Родни выпрямился, что нелегко. Под ногами было скользко, но он выпрямился.

— Какие сумки! — взвыл он, потеряв последний стыд. — Черт с ней! Я ухожу.

Он с трудом побрел к берегу, остановился на фоне летнего неба, постоял и ушел.

Джейн и Уильям удивленно смотрели ему вслед.

— В жизни бы не подумала! — сказала она.

— Нехорошо, — сказал он.

— Такие пустяки!

— Видимо, плохой характер.

— Нет, если всякая мелочь его бесит, за него нельзя выходить!

— Конечно, — согласился Уильям. — Он будет разбавлять кошке молоко, а уж с детьми… — Он глубоко вздохнул и ненадолго исчез. — Вот твоя сумка, старушка. Прямо тут и лежала.

— Уильям, — сказала Джейн, — ты самый лучший человек на свете.

— Ты думаешь?

— А я — дура, дура, дура! Выйти за такого…
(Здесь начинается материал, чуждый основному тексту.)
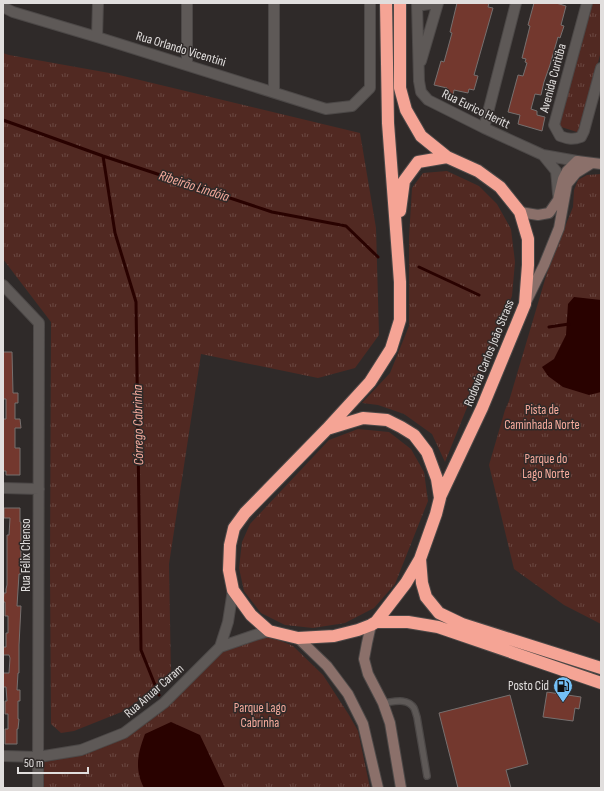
<svg xmlns="http://www.w3.org/2000/svg" width="604" height="791" viewBox="0 0 604 791" font-family="'Sofia Sans Condensed',sans-serif">
<style>
.grass{fill:url(#grass-tufts)}
.water{fill:#290200}
.lines{fill:none;stroke-linecap:round;stroke-linejoin:round}
.stream{stroke:#290200;stroke-width:3}
.building{fill:#73382e;stroke:#76706f}
.lane-casing{stroke:#4c4847;stroke-width:8}
.street-casing{stroke:#4c4847;stroke-width:12}
.secondary-casing{stroke:#4c4847;stroke-width:12}
.highway-casing{stroke:#4c4847;stroke-width:14}
.lane{stroke:#5e5957;stroke-width:5.5}
.street{stroke:#5e5957;stroke-width:10}
.secondary{stroke:#8b706a;stroke-width:10}
.highway{stroke:#f5a495;stroke-width:12}
.labels{text-anchor:middle;dominant-baseline:central;stroke-width:3;stroke-linejoin:round;paint-order:stroke}
.street-label{font-size:13px;fill:#e1dedd;stroke:#2f2a29}
.park-label{font-size:13px;fill:#f7ab9d;stroke:#2f2a29}
.poi-label{font-size:13px;fill:#e1dedd;stroke:#2f2a29;text-anchor:end}
.water-label{font-size:14px;font-style:italic;fill:#f7ab9d;stroke:#2f2a29}
</style>
<defs>
<pattern id="grass-tufts" width="24" height="20" patternUnits="userSpaceOnUse"><rect width="24" height="20" fill="#512922"/><path d="M3 7l-1-3M5 7V3M7 7l1-3M15 17l-1-3M17 17v-4M19 17l1-3" fill="none" stroke="#6a4842"/></pattern>
</defs>
<rect width="100%" height="100%" fill="#2f2a29"/>
<path class="grass" d="M591,3H601V51L580,133L558,126Z
M3,53L9,55L115,74L360,133L376,228L379,335L355,368L318,378L201,354L169,564L171,677L124,711L74,731L61,733L51,724L50,569L51,322L3,259Z
M447,171L479,186L497,204L511,229L515,262L512,296L445,462L432,434L404,414L378,405L362,403L390,373L409,326V237L412,188L423,173Z
M601,174V624L564,605L514,569L489,465L505,410L509,401L549,266L573,207L574,190L578,180L587,175Z
M358,429L389,432L411,449L424,472L428,501L395,584L374,608L345,623L313,628L285,625L261,613L244,591L239,568L242,542L250,524L329,440Z
M269,636L293,646L323,675L349,715L358,731L370,788H44V762L83,755L125,738L175,699L221,652Z"/>
<path class="water" d="M574,297L601,300V392L589,395L563,387L548,376L542,367L554,359L566,335L568,304Z
M171,722L200,735L225,788H144C134,768 138,753 145,734Z"/>
<g class="lines">
<path class="stream" d="M3,120L103,156L272,212L346,226L378,257
M103,156L115,233L136,302L141,650L159,695
M419,267L479,295
M549,327L569,324"/>
</g>
<path class="building" d="M457,3H489L488,7L493,8L474,75L478,76L474,90L469,89L468,93L454,90L452,101L445,97L447,88L434,85L441,61L444,62L452,33L450,32Z
M534,3H556L566,6L561,25L564,26L560,38L558,37L550,65L544,82L541,95L535,94L531,109L537,111V115L545,117L542,131L518,124L520,115L508,112L518,75L523,76L527,63L525,62L526,59L522,58L530,26L528,25Z
M3,352H12L13,393H18V403H15V419H20L21,428H15V448H20V475H6V471H3V419H6V399H3Z
M4,508H20V522H21V574H19L17,606H21L19,645V673H18L17,690H20V701H18V719H19L18,729H17V744H5V729H8V714H5V701H7L6,687H3V673H9L10,658L9,655H3V647H6V633H8V616H5V602H3L4,593H6V589L7,585V535H9L10,518H4Z
M547,692L581,697L579,709L575,708L573,721L543,717Z
M510,695L528,764L506,770L511,788H458L439,713Z"/>
<g class="lines">
<g class="lane-casing">
<path id="lane" d="M383,703C393,702 407,697 414,708C415,710 416,714 417,717L427,776"/>
</g>
<g class="street-casing">
<path id="street" d="M417,3L419,81L421,92L428,100L484,128L543,155L577,161
M417,3L423,5L435,3
M587,3L554,125L560,136C568,139 573,140 581,137L584,131L601,68
M3,7L13,12L97,37L326,109L352,106L370,88V3
M97,37L98,3
M421,61L438,3
M187,65V3
M274,92V3
M484,128L516,3
M543,155L556,171L557,181L558,194
M3,285L39,323L38,788
M3,488L39,489
M220,647L228,622L233,590
M3,756L38,757L81,750L124,733L164,703L220,647L255,635L269,631"/>
</g>
<g class="secondary-casing">
<path id="secondary" d="M520,212L538,215L549,213L558,200L563,179L567,171L577,161L601,164
M527,300L544,265L559,228L567,184L576,173L592,163
M371,625L367,643L364,659L368,674L383,703L390,723L401,788
M298,638L327,666L348,694L363,724L378,788"/>
</g>
<g class="highway-casing">
<path id="highway" d="M400,3V88L406,110L421,136L447,157L478,171L500,187L520,212L528,239V265L525,304L482,408L440,497
M400,211L404,181L418,162L447,157
M363,418L387,420L401,427L414,435L427,452L437,479L440,498L436,514L420,559L406,583L376,622L371,625L358,630L334,636L298,638L269,631L251,615L233,590L229,570L230,545L234,528L245,513L327,429Z
M327,429L370,382L391,349L400,320V282L388,123L386,3
M420,559L422,583L426,597L439,613L462,624L601,668
M376,622H408L438,627L601,683"/>
</g>
<use href="#lane" class="lane"/>
<use href="#street" class="street"/>
<use href="#secondary" class="secondary"/>
<use href="#highway" class="highway"/>
</g>
<defs>
<g id="fuel-pin" transform="scale(1)"><path d="M0 17L-7.5 6A9.5 9.5 0 1 1 7.5 6Z" fill="#74c0f6" stroke="#2f2a29"/><path d="M-5.5-6h7V0h2V4h1.3V-2.5L3-4.5l.8-.8L6-3V5H2.5V1h-1V6h-7ZM-4.2-4.7v3.2H.2V-4.7Z" fill="#111"/></g>
</defs>
<g fill-rule="evenodd">
<use href="#fuel-pin" x="563" y="686"/>
</g>
<g class="labels">
<g class="street-label">
<text transform="translate(181 49) rotate(17)">Rua Orlando Vicentini</text>
<text transform="translate(553 78) rotate(-75)">Avenida Curitiba</text>
<text transform="translate(476 109) rotate(26)">Rua Eurico Heritt</text>
<text transform="translate(489 353) rotate(-68)">Rodovia Carlos João Strass</text>
<text transform="translate(26 555) rotate(-90)">Rua Félix Chenso</text>
<text transform="translate(154 691) rotate(-41)">Rua Anuar Caram</text>
</g>
<g class="park-label">
<text x="542" y="410">Pista de<tspan x="542" dy="15">Caminhada Norte</tspan></text>
<text x="546" y="459">Parque do<tspan x="546" dy="15">Lago Norte</tspan></text>
<text x="260" y="708">Parque Lago<tspan x="260" dy="15">Cabrinha</tspan></text>
</g>
<g class="poi-label">
<text x="549" y="686">Posto Cid</text>
</g>
<g class="water-label">
<text transform="translate(194 186) rotate(18)">Ribeirão Lindóia</text>
<text transform="translate(138 425) rotate(-91)">Córrego Cabrinha</text>
</g>
</g>
<rect width="604" height="791" fill="none" stroke="#e1dedd" stroke-width="8"/>
<path d="M18 767v6h70v-6" fill="none" stroke="#e1dedd" stroke-width="2"/>
<text x="24" y="767" font-size="12" fill="#e1dedd" stroke="#2f2a29" stroke-width="3" paint-order="stroke">50 m</text>
</svg>
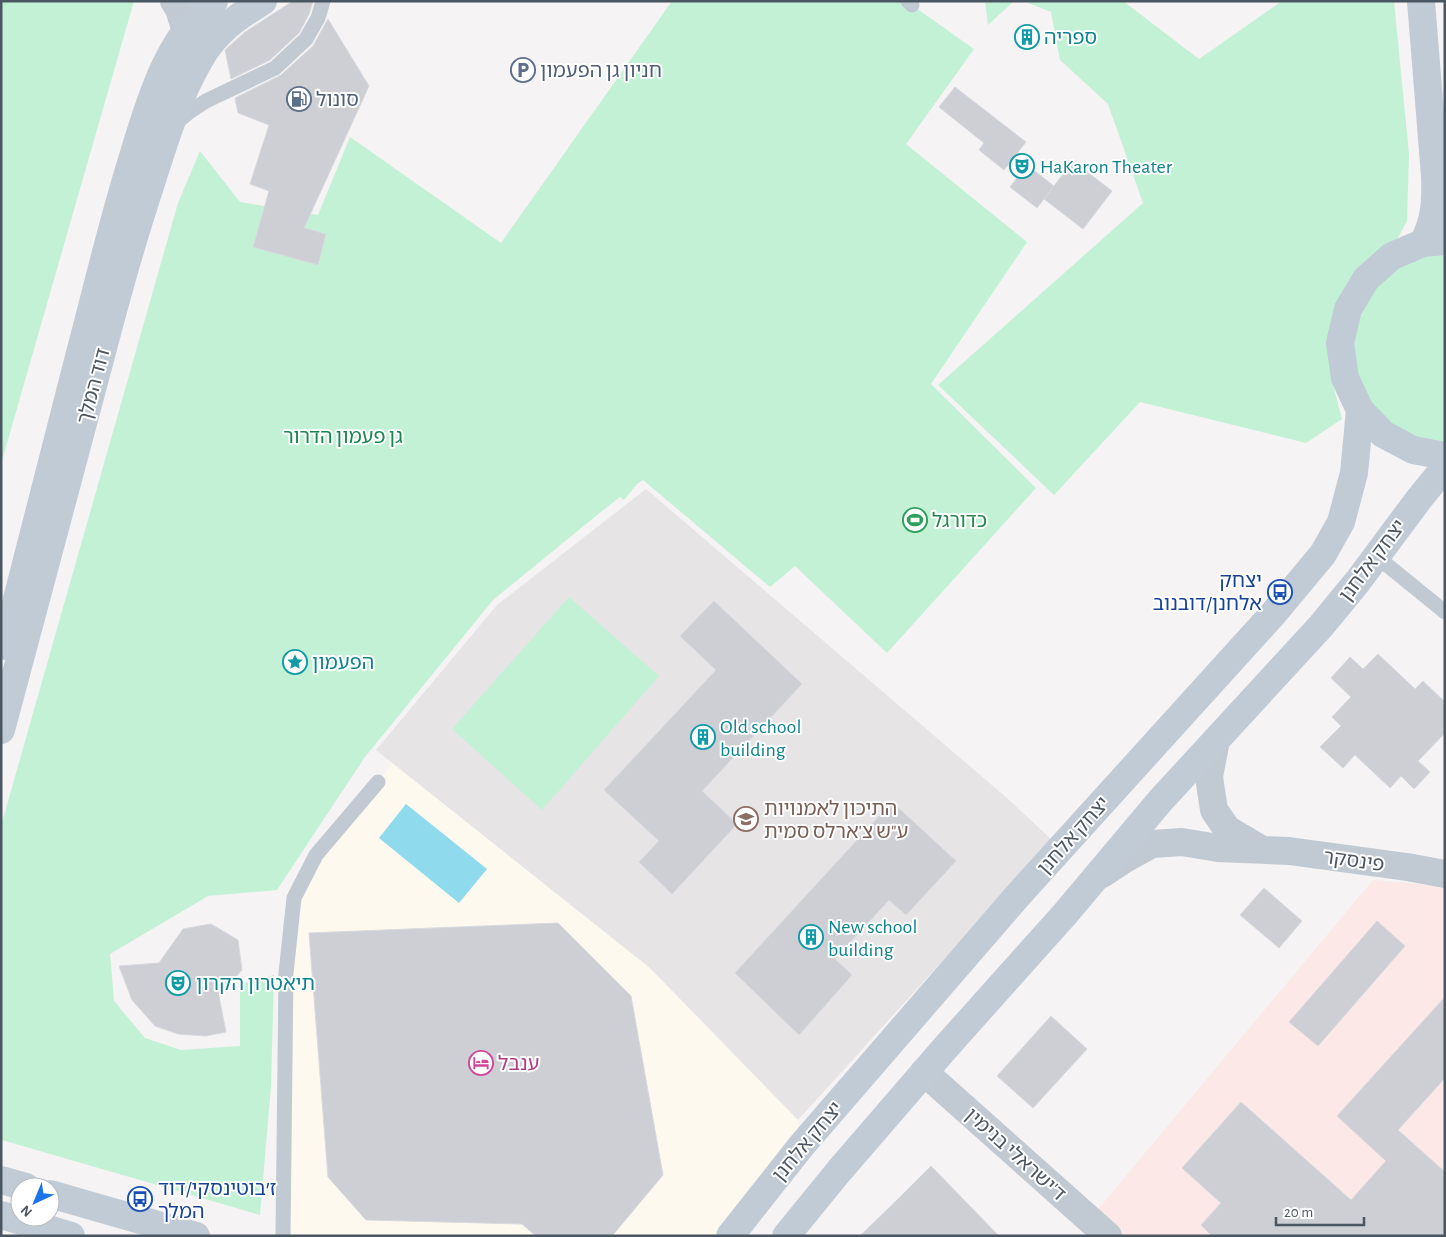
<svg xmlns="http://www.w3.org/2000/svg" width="1446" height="1237" font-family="'Alegreya Sans','Noto Sans Hebrew',sans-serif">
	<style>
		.commercial { fill: #fdf9ef }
		.education { fill: #e6e4e5 }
		.medical { fill: #fce8e6 }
		.green { fill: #c3f1d5 }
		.water { fill: #90daee }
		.building { fill: #cdcfd5; stroke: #d7d9de }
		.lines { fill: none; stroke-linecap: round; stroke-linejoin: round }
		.lane { stroke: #c1cad2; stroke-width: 15 }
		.street { stroke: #c1cad2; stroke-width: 28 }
		.secondary { stroke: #c1cbd6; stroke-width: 28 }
		.labels { text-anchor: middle; stroke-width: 4; stroke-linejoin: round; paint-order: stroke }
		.culture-label { font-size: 20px; fill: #0d838f; stroke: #fff; text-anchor: start }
		.service-label { font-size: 20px; fill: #4e5e75; stroke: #fff; text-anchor: start }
		.street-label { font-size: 20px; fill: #4a5661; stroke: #fff }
		.park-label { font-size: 20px; fill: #17864f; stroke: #fff }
		.leisure-label { font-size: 20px; fill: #27864d; stroke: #fff; text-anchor: start }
		.transit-label { font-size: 20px; fill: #164399; stroke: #fff; text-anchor: end }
		.education-label { font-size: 20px; fill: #785e54; stroke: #fff; text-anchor: start }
		.hotel-label { font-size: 20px; fill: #b23c85; stroke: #fff; text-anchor: start }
	</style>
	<rect width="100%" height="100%" fill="#f5f3f3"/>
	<path class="commercial" d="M392 763 650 968 798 1120 802 1145 730 1236H283L294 898Z"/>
	<path class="education" d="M646 489 1007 798 1052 840 798 1120 650 968 376 750 497 605Z"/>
	<path class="medical" d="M1373 880 1440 886 1445 887V1236H1121L1095 1213Z"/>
	<path class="green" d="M1 1H134L1 464Z
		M672 1H906L974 49 906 144 1027 242 931 384 1036 488 887 653 795 566 770 587 643 480 637 484 624 500 620 497 602 511 493 600 365 757 277 890 208 896 110 954 114 1001 145 1038 181 1050 240 1046V984L274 975 271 1086 260 1215 2 1140 1 826 178 203 200 151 240 202 318 215 350 137 501 243Z
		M985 1H1014L988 25Z
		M1023 1H1123L1199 59 1282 1H1394L1409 154 1407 221 1395 243 1358 274 1332 381 1342 419 1306 443 1140 402 1054 495 938 385 1143 203 1108 104 1060 60 1051 12Z
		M1445 246V450L1395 438 1346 374 1354 301 1377 270Z
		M569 597 659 676 542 810 452 729Z"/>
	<path class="water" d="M406 804 487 869 459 903 379 838Z"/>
	<path class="building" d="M293 1H313L309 14 299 33 270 60 231 79 225 50 245 32Z
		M328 19 369 86 304 228 326 234 318 265 253 247 269 191 250 184 269 125 238 113 235 98 281 75 313 46Z
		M955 87 1026 142 1004 170 979 150 984 143 939 107Z
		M1073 161 1112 191 1083 229 1044 199Z
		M1027 165 1054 186 1037 208 1010 187Z
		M714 601 802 684 702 791 737 824 672 894 639 862 659 841 604 790 716 670 680 636Z
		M1378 654 1415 689 1423 681 1445 702V733L1418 761 1430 772 1414 789 1401 776 1390 788 1355 755 1343 768 1320 747 1341 726 1332 717 1351 697 1331 678 1350 657 1363 669Z
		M892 802 956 861 906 915 889 900 835 959 852 975 799 1035 735 973Z
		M1264 888 1302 921 1279 948 1240 915Z
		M1377 921 1405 946 1318 1046 1289 1022Z
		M558 923 631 996 663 1175 612 1236H536L522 1224 366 1220 328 1177 309 933Z
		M211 924 238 940 242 970 219 996 226 1032 206 1036 178 1034 155 1026 132 1000 119 966 159 963 183 929Z
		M1445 997V1078L1398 1130 1445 1172V1236H1212L1201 1225 1221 1203 1182 1168 1241 1102 1351 1200 1386 1161 1337 1116Z
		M1051 1016 1087 1049 1033 1108 997 1076Z
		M931 1166 999 1236H860L899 1198Z"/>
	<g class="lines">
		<path class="lane" d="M908 1 912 5
			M176 123 189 112 206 101 275 68 306 39 318 18 323 1
			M1376 556 1445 612
			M283 1236 286 973 294 898 316 855 378 782"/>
		<path class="street" d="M174 1 179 9 186 31
			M1216 740 1209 777 1214 810 1227 829 1259 848
			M1102 874 1123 860 1152 844 1182 842 1218 848 1289 851 1407 867 1445 874
			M924 1072 1108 1236"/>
		<path class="secondary" d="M1421 1 1435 176C1436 201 1435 221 1423 243
			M1445 241 1423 243 1392 256 1366 279 1348 309 1340 343 1345 378 1360 410 1383 434 1413 450 1445 456
			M5 646C30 549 55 451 80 353 97 289 112 224 132 160 149 104 166 40 214 1
			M1 730C35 604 69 478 102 352 117 294 133 237 152 180 165 139 178 97 200 59 215 32 237 17 263 1
			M1 1180 26 1187
			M50 1194 196 1236
			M1 1215 71 1236
			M730 1236 802 1145 1020 893 1273 614 1323 554 1341 522 1354 473 1360 410
			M786 1236 839 1171 946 1047 1065 914 1160 801 1321 626 1358 581 1419 499 1437 477 1445 472"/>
	</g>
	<defs>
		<symbol id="building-ring" viewBox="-11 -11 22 22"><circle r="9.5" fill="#fff" stroke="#0f9aa8" stroke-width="1.5"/><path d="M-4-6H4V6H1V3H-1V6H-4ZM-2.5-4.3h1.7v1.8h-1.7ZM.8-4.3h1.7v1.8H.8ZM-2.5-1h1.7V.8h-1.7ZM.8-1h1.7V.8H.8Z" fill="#0f9aa8"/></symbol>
		<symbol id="parking-ring" viewBox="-11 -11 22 22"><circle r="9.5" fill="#fff" stroke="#5c6f8a" stroke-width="1.5"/><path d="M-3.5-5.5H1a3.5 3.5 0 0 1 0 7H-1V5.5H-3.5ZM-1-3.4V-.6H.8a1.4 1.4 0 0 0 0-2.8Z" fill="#5c6f8a"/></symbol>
		<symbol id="fuel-ring" viewBox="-11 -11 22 22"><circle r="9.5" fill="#fff" stroke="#5c6f8a" stroke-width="1.5"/><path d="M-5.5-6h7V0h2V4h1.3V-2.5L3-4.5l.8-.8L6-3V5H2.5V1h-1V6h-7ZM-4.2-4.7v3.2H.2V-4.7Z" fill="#5c6f8a"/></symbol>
		<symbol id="theatre-ring" viewBox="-11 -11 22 22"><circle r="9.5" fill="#fff" stroke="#0f9aa8" stroke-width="1.5"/><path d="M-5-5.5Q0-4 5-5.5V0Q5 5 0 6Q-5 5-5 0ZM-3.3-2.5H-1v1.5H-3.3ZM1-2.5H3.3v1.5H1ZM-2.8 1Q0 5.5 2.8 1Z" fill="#0f9aa8"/></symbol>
		<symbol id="stadium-ring" viewBox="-11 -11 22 22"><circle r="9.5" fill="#fff" stroke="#2e9e5b" stroke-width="1.5"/><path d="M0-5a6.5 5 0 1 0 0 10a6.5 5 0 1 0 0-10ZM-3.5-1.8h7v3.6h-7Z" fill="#2e9e5b"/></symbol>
		<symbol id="bus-ring" viewBox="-11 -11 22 22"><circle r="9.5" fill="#fff" stroke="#1a4fb4" stroke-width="1.5"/><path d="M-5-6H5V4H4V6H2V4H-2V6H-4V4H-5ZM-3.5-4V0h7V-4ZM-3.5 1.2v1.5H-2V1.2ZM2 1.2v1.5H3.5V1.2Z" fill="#1a4fb4"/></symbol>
		<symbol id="sight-ring" viewBox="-11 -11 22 22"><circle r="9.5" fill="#fff" stroke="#0f9aa8" stroke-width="1.5"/><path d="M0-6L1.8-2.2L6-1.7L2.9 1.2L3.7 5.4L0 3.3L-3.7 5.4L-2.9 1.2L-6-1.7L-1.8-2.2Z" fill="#0f9aa8"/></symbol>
		<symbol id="school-ring" viewBox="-11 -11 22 22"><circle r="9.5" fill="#fff" stroke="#8d6e63" stroke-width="1.5"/><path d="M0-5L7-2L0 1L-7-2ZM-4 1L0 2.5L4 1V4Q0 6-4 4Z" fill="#8d6e63"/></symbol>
		<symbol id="hotel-ring" viewBox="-11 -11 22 22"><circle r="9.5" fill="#fff" stroke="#d1479c" stroke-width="1.5"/><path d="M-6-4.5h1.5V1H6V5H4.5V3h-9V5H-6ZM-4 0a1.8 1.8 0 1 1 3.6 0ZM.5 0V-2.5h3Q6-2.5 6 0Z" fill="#d1479c"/></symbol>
	</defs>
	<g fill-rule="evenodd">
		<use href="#building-ring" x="1013" y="23" width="28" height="28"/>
		<use href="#parking-ring" x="509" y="56" width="28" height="28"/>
		<use href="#fuel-ring" x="285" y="85" width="28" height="28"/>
		<use href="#theatre-ring" x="1008" y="152" width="28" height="28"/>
		<use href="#stadium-ring" x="901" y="506" width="28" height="28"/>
		<use href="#bus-ring" x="1266" y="578" width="28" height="28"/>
		<use href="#sight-ring" x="281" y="648" width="28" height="28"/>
		<use href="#building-ring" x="689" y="723" width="28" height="28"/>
		<use href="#school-ring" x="732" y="805" width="28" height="28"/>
		<use href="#building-ring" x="797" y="923" width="28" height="28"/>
		<use href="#theatre-ring" x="164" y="969" width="28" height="28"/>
		<use href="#hotel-ring" x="467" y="1049" width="28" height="28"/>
		<use href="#bus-ring" x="126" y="1185" width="28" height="28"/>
	</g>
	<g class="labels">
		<g class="culture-label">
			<text x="1044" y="44">ספריה</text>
			<text x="1040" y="173">HaKaron Theater</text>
			<text x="312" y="669">הפעמון</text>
			<text x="720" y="733">Old school<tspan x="720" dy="23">building</tspan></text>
			<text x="828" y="933">New school<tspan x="828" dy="23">building</tspan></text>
			<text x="196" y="990">תיאטרון הקרון</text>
		</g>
		<g class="service-label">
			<text x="540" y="77">חניון גן הפעמון</text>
			<text x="316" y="106">סונול</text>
		</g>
		<g class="street-label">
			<text transform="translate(93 386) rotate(-75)" y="7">דוד המלך</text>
			<text transform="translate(1372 560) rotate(-53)" y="7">יצחק אלחנן</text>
			<text transform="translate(1073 835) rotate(-48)" y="7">יצחק אלחנן</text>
			<text transform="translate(1354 860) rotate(8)" y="7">פינסקר</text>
			<text transform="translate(807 1141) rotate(-50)" y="7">יצחק אלחנן</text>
			<text transform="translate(1016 1154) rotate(42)" y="7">ד'ישראלי בנימין</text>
		</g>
		<g class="park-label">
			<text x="343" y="443">גן פעמון הדרור</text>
		</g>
		<g class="leisure-label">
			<text x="932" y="527">כדורגל</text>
		</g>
		<g class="transit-label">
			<text x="1262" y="587">יצחק<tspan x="1262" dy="23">אלחנן/דובנוב</tspan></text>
			<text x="158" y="1195" text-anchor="start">ז׳בוטינסקי/דוד<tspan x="158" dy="23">המלך</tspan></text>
		</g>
		<g class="education-label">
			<text x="764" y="815">התיכון לאמנויות<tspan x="764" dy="23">ע"ש צ'ארלס סמית</tspan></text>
		</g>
		<g class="hotel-label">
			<text x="498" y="1070">ענבל</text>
		</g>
	</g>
	<rect width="1446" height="1237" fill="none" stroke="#4a5661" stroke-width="5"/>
	<g transform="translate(35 1202) rotate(224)"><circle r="24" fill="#ffffff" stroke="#b7bbc0"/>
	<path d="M0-4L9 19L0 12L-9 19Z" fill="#1a73e8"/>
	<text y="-8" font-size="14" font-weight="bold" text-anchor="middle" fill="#4a5661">N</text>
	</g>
	<path d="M1276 1217v8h88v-8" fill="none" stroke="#4a5661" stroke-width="2.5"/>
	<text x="1284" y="1217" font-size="15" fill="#4a5661" stroke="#ffffff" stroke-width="4" paint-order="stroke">20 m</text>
</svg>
— Вот что, — начал Уильям, вынимая угря из нагрудного кармана, — ты права, я всегда так думал, но не решался сказать. Вообще-то такой девушке лучше выйти за меня. Гольф, знаешь, то-се…

— Уильям! — вскричала она, извлекая из уха головастика. — Я согласна!

— Глупо жить с человеком, который не играет в гольф.

— Только приду домой, расторгну помолвку!

— И правильно, старушка.

— Уильям!

— Джейн!

Женщина с книгой взглянула вперед, переворачивая страницу, и увидела, что партнерша с кем-то обнимается, стоя в воде. Ну, что ж. Ее дело.

Джейн нежно посмотрела Уильяму в глаза.

— Кажется, — сказала она, — я люблю тебя всю жизнь.

— Я уж точно люблю, — сказал он. — Сколько раз хотел признаться, но что-то мешало.

— Ты ангел, — сказала она. — И душечка. Где мяч?

— Вон он.

— Значит, восемьдесят третий?

— Именно. Гляди на него, и мягче, мягче… Женщина перешла к двадцать пятой главе.